§ **Supplied information**
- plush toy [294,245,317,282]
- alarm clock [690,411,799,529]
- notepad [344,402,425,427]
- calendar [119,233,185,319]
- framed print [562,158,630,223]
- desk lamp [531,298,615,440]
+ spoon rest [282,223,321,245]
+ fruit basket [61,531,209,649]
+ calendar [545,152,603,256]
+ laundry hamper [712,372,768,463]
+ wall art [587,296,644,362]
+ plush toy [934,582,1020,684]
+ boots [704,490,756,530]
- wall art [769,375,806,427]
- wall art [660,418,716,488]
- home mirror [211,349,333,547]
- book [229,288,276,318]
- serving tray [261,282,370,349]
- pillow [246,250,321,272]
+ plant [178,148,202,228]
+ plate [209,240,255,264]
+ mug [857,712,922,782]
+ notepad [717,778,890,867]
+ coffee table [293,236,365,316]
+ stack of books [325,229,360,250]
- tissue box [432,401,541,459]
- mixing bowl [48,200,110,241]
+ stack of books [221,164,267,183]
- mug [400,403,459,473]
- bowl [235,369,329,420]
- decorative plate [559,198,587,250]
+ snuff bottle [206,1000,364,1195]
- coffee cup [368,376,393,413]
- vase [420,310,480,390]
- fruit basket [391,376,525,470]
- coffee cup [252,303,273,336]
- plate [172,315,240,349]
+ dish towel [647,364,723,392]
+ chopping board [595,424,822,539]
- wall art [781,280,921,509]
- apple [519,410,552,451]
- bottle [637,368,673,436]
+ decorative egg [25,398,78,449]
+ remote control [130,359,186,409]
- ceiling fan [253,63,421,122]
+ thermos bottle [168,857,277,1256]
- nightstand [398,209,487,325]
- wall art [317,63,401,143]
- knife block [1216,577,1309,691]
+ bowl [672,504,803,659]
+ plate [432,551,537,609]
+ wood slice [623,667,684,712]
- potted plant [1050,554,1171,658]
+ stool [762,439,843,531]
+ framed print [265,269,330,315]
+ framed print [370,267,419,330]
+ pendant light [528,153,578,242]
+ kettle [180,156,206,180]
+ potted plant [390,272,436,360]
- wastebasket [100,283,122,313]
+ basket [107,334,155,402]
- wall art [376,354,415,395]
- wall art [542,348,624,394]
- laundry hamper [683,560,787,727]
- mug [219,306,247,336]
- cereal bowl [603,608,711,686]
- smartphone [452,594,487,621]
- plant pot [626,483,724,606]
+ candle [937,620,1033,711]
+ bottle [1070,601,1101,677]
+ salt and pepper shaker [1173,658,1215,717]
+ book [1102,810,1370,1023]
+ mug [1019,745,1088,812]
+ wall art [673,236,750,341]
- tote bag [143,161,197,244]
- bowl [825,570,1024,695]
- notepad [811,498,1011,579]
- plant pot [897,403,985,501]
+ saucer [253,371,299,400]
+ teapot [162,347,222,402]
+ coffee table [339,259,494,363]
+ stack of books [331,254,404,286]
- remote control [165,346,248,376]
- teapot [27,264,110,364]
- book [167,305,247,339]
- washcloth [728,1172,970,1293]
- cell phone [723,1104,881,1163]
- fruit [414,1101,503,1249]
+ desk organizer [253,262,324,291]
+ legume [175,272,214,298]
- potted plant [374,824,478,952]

§ **Exercise instructions**
The lines to write out run from the one with "- book [167,305,247,339]" through the end of the records. Give them exactly, and only them.

§ **Answer for the task**
- book [167,305,247,339]
- washcloth [728,1172,970,1293]
- cell phone [723,1104,881,1163]
- fruit [414,1101,503,1249]
+ desk organizer [253,262,324,291]
+ legume [175,272,214,298]
- potted plant [374,824,478,952]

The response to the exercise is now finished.